WORK ORDER A: Can you reproduce the passage of the Kth smallest and largest element problem between "You are given" and "the array ‘Arr’.", inclusive, word for word?
_ _ _ _ _
Last Updated: 1 Feb, 2021

Kth Smallest and Largest Element of Array

Easy
Asked in companies
HSBCSalesforceTech Mahindra

Problem statement

You are given an array ‘Arr’ consisting of ‘N’ distinct integers and a positive integer ‘K’. Find out Kth smallest and Kth largest element of the array. It is guaranteed that K is not greater than the size of the array.

Example:

Let ‘N’ = 4,  ‘Arr’ be [1, 2, 5, 4] and ‘K’ = 3.  
then the elements of this array in ascending order is [1, 2, 4, 5].  Clearly, the 3rd smallest and largest element of this array is 4 and 2 respectively.
Input format:
The first line of input contains an integer ‘T’ denoting the number of test cases.
The next 2*T lines represent the ‘T’ test cases.

The first line of each test case contains two space-separated integers  ‘N’ and ‘K’ respectively.

The second line of the test case contains ‘N’ space-separated integers representing elements of the array ‘Arr’.
Output format :
For each test case, print a line consisting of two space-separated integers that represent the Kth smallest and Kth largest elements of the array.

Note:

You do not need to print anything, it has already been taken care of. Just implement the given function. In the given function, you need to return an array consisting of 2 integers, where the first integer gives Kth smallest element and the second integer gives the Kth largest element.
Constraints:
1 <= T <= 50
1 <= N <= 10^4
1 <= K <= N
-10^9 <= Arr[i] <= 10^9

Where ‘T’ is the total number of test cases, ‘N’ is the size of array ‘Arr’ and Arr[i] is the element of the given array.

Time limit: 1 sec

Approaches

01 Approach

Observe that the Kth largest element of the array is (N - K + 1)th smallest element of the array.  We iterate over the given array, find the smallest element of the array and replace it with an infinite value, and then again we find the smallest array and replace it with an infinite value. We repeat this process max(K, N-K+1) times. The smallest element we obtained at Kth step is Kth smallest element of the array and the smallest element we obtained at (N-K+1)th step is the Kth largest element of the array.

 

Algorithm

  • Create two integer variables ‘kSmall’ and  ‘kLarge’. ‘kSmall’ will give the Kth smallest element of the array and ‘kLarge’ will give the Kth largest element of the array.
  • Run a loop where ‘i’ ranges from 1 to max(K, N-K+1) and for each ‘i’ do the following.
    • Iterate over the array and find the index of the smallest element.
    • If the value of ‘i’ is K then assign this smallest element to ‘kSmall’.
    • If the value of ‘i’ is N-K+1 then assign this smallest element to ‘kLarge’.
    • Replace this smallest integer by an infinite value.
_ _ _ _ _
WORK ORDER B: Could you transcribe the lines of the records between the lines holding "на закрытом мероприятии для" and "gösterebilir.", inclusive, without the pictures?

[Dataset records]
_ _ _ _ _
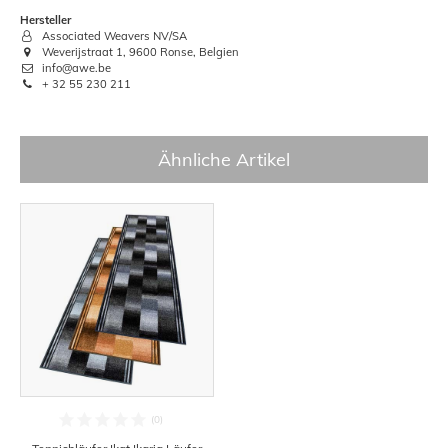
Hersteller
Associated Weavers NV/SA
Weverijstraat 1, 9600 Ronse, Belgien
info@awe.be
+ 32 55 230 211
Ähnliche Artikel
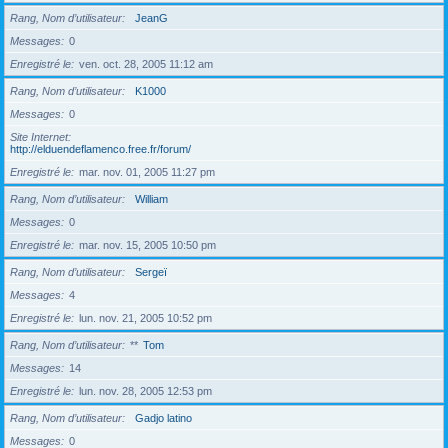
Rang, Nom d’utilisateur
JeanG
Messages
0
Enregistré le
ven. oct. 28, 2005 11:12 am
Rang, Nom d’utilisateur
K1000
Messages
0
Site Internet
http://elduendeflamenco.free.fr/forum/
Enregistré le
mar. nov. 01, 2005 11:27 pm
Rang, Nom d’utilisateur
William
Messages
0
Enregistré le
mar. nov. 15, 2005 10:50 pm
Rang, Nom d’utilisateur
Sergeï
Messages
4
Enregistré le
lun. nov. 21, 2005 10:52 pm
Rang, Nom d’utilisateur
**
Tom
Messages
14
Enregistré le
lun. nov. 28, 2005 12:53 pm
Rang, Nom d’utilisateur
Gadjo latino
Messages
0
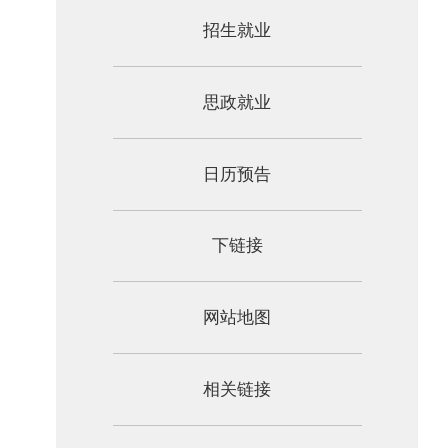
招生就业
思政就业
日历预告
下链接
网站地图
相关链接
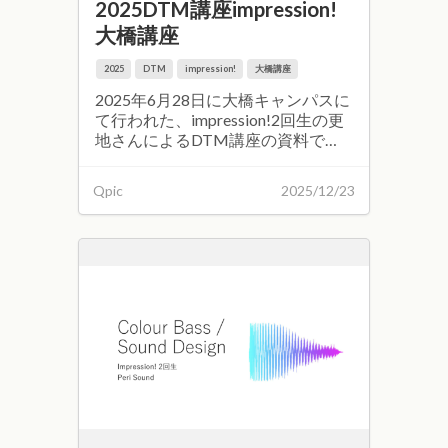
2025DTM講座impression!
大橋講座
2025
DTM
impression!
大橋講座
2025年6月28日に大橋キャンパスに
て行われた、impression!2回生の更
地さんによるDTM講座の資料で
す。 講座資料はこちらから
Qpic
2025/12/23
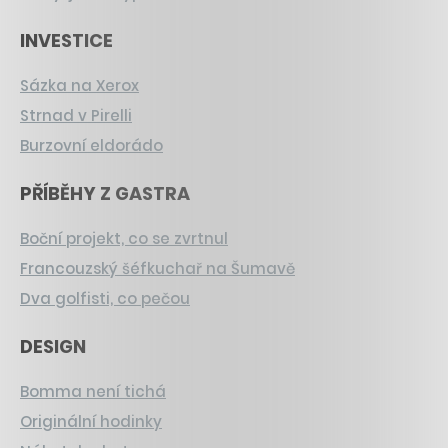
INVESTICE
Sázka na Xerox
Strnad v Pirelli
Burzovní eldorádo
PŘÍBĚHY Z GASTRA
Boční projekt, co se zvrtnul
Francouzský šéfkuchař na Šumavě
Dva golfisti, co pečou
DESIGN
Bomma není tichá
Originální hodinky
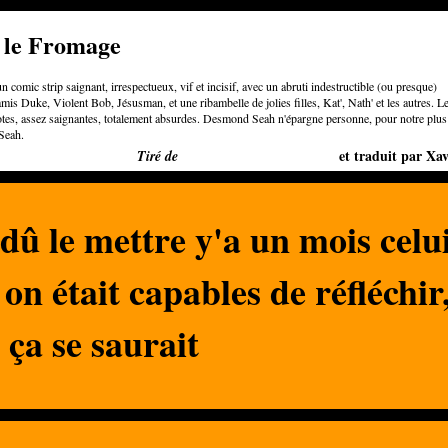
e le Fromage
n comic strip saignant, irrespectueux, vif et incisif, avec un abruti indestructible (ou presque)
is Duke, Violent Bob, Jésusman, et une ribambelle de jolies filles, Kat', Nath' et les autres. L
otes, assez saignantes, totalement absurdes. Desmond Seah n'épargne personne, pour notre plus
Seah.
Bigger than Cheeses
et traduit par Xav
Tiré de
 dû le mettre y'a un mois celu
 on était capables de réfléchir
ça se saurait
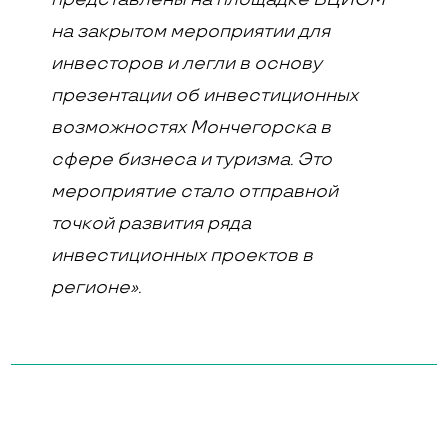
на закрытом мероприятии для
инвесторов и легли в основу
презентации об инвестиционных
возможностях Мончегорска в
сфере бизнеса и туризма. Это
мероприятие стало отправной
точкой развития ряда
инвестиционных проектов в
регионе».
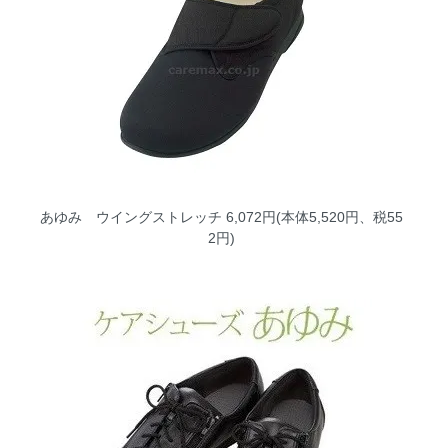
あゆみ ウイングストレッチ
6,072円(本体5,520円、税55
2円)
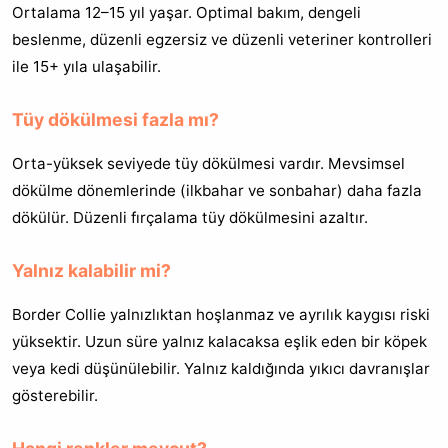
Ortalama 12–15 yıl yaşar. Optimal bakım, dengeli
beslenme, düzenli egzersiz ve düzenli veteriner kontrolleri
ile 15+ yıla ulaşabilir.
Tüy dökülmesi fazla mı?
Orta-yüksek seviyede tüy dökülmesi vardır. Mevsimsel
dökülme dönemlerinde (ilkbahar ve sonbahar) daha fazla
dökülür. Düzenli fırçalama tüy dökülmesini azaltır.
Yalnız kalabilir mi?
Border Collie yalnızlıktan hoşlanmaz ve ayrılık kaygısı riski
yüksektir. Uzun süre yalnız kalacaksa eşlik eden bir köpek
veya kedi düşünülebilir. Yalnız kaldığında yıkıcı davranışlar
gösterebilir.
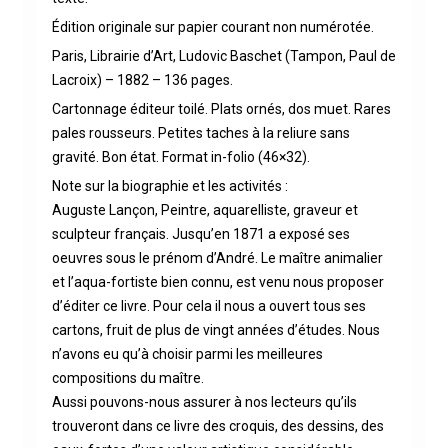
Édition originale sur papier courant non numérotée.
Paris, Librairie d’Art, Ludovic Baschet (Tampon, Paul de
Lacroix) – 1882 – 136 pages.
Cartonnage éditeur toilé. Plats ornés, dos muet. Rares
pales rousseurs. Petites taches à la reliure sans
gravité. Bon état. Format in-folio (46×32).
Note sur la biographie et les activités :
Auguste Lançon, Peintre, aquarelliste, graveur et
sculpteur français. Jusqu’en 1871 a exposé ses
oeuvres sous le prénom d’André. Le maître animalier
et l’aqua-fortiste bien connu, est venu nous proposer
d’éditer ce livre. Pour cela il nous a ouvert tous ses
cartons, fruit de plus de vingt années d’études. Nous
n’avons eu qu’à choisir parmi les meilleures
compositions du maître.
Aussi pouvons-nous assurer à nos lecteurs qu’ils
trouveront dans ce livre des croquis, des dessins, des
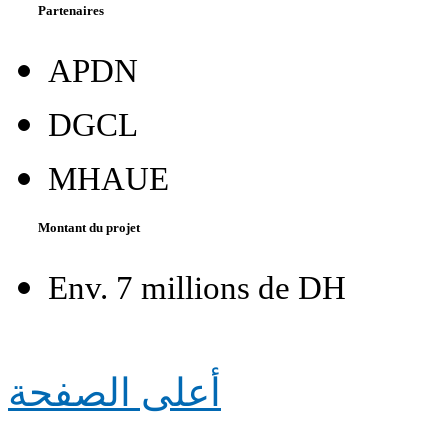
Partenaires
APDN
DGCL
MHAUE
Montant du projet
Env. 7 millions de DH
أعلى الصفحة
_ _ _ _ _
WORKED SOLUTION A:
You are given an array ‘Arr’ consisting of ‘N’ distinct integers and a positive integer ‘K’. Find out Kth smallest and Kth largest element of the array. It is guaranteed that K is not greater than the size of the array.

Example:

Let ‘N’ = 4,  ‘Arr’ be [1, 2, 5, 4] and ‘K’ = 3.  
then the elements of this array in ascending order is [1, 2, 4, 5].  Clearly, the 3rd smallest and largest element of this array is 4 and 2 respectively.
Input format:
The first line of input contains an integer ‘T’ denoting the number of test cases.
The next 2*T lines represent the ‘T’ test cases.

The first line of each test case contains two space-separated integers  ‘N’ and ‘K’ respectively.

The second line of the test case contains ‘N’ space-separated integers representing elements of the array ‘Arr’.

WORKED SOLUTION B:
на закрытом мероприятии для
инвесторов и легли в основу
презентации об инвестиционных
возможностях Мончегорска в
сфере бизнеса и туризма. Это
мероприятие стало отправной
точкой развития ряда
инвестиционных проектов в
регионе».
あゆみ ウイングストレッチ
6,072円(本体5,520円、税55
2円)
Ortalama 12–15 yıl yaşar. Optimal bakım, dengeli
beslenme, düzenli egzersiz ve düzenli veteriner kontrolleri
ile 15+ yıla ulaşabilir.
Tüy dökülmesi fazla mı?
Orta-yüksek seviyede tüy dökülmesi vardır. Mevsimsel
dökülme dönemlerinde (ilkbahar ve sonbahar) daha fazla
dökülür. Düzenli fırçalama tüy dökülmesini azaltır.
Yalnız kalabilir mi?
Border Collie yalnızlıktan hoşlanmaz ve ayrılık kaygısı riski
yüksektir. Uzun süre yalnız kalacaksa eşlik eden bir köpek
veya kedi düşünülebilir. Yalnız kaldığında yıkıcı davranışlar
gösterebilir.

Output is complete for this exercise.